Give the data below again exactly as it stands. Omit the pictures.

▶ _COLLECTED MATERIAL_:
Segment Open
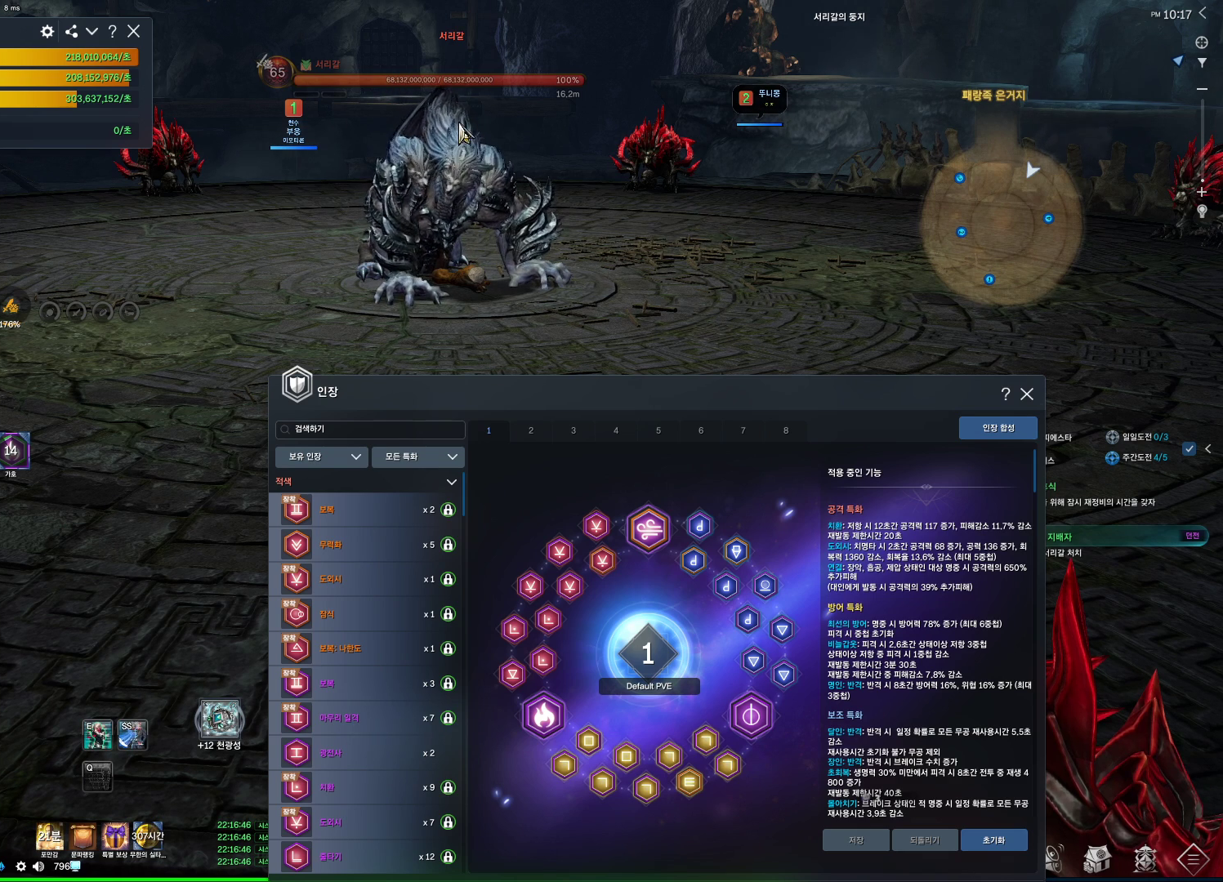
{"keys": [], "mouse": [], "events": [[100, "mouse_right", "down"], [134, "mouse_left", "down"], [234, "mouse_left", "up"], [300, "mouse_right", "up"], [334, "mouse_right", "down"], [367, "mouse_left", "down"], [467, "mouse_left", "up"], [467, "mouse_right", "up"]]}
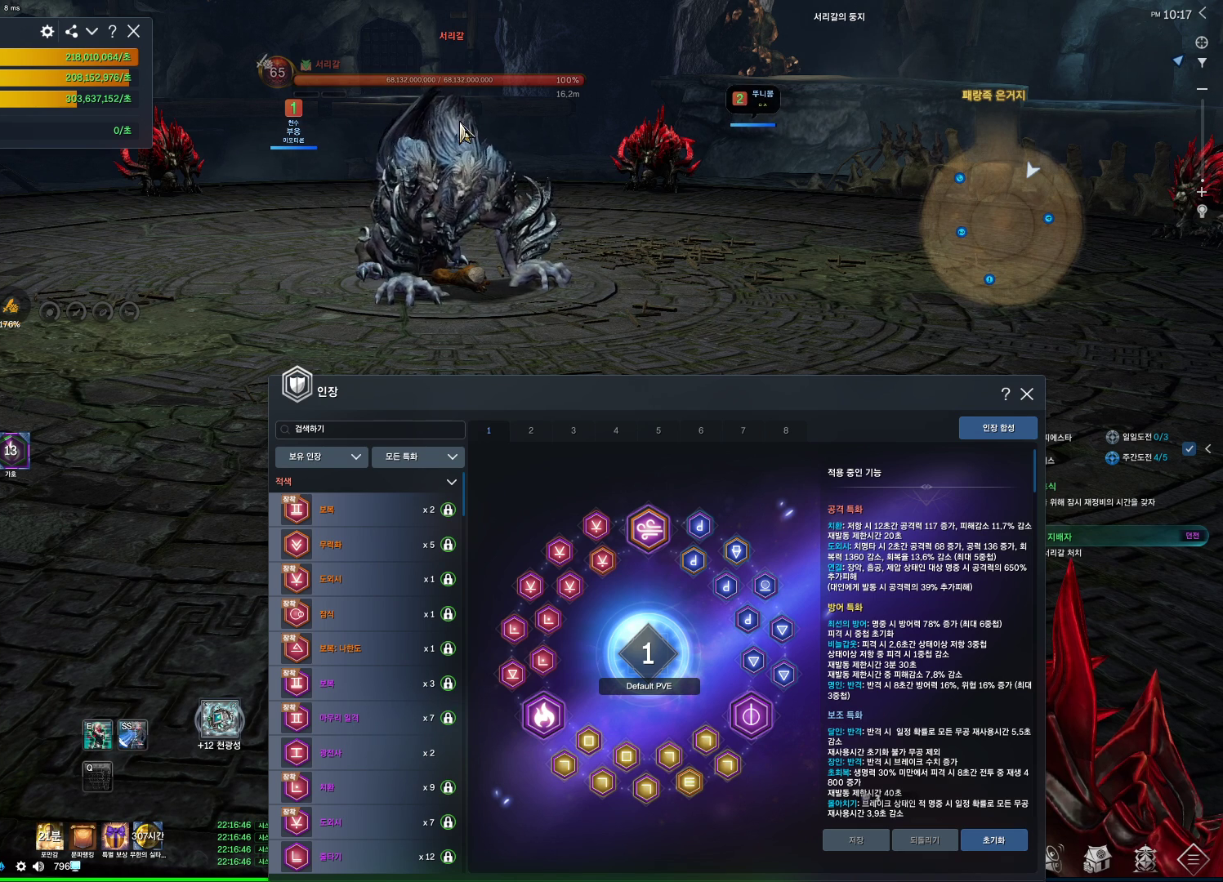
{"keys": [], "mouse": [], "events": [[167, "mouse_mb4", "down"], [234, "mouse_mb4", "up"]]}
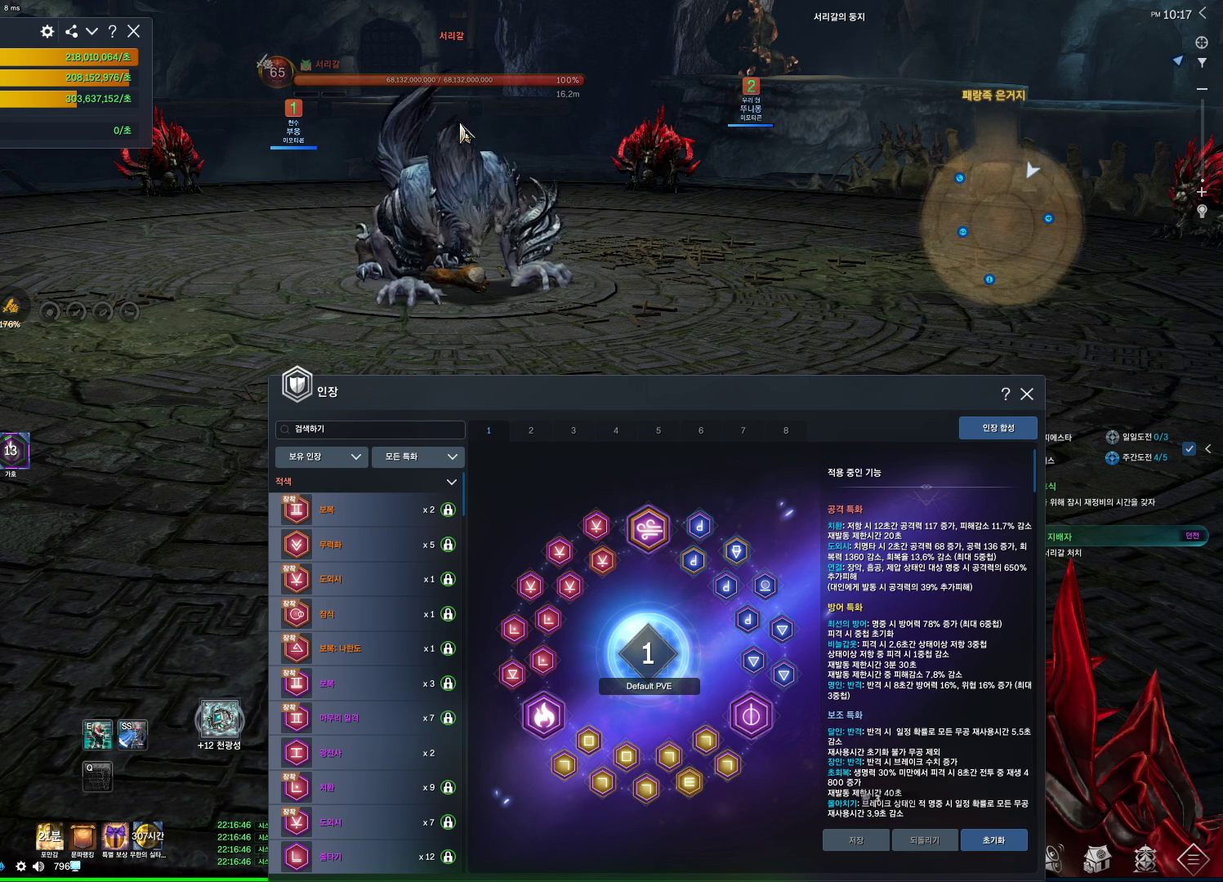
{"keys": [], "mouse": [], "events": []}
Segment Closed
▶ _RESULT FOR THIS EXERCISE_:
{"keys": [], "mouse": [], "events": [[100, "mouse_right", "down"], [134, "mouse_left", "down"], [234, "mouse_left", "up"], [300, "mouse_right", "up"], [334, "mouse_right", "down"], [367, "mouse_left", "down"], [467, "mouse_left", "up"], [467, "mouse_right", "up"]]}
{"keys": [], "mouse": [], "events": [[167, "mouse_mb4", "down"], [234, "mouse_mb4", "up"]]}
{"keys": [], "mouse": [], "events": []}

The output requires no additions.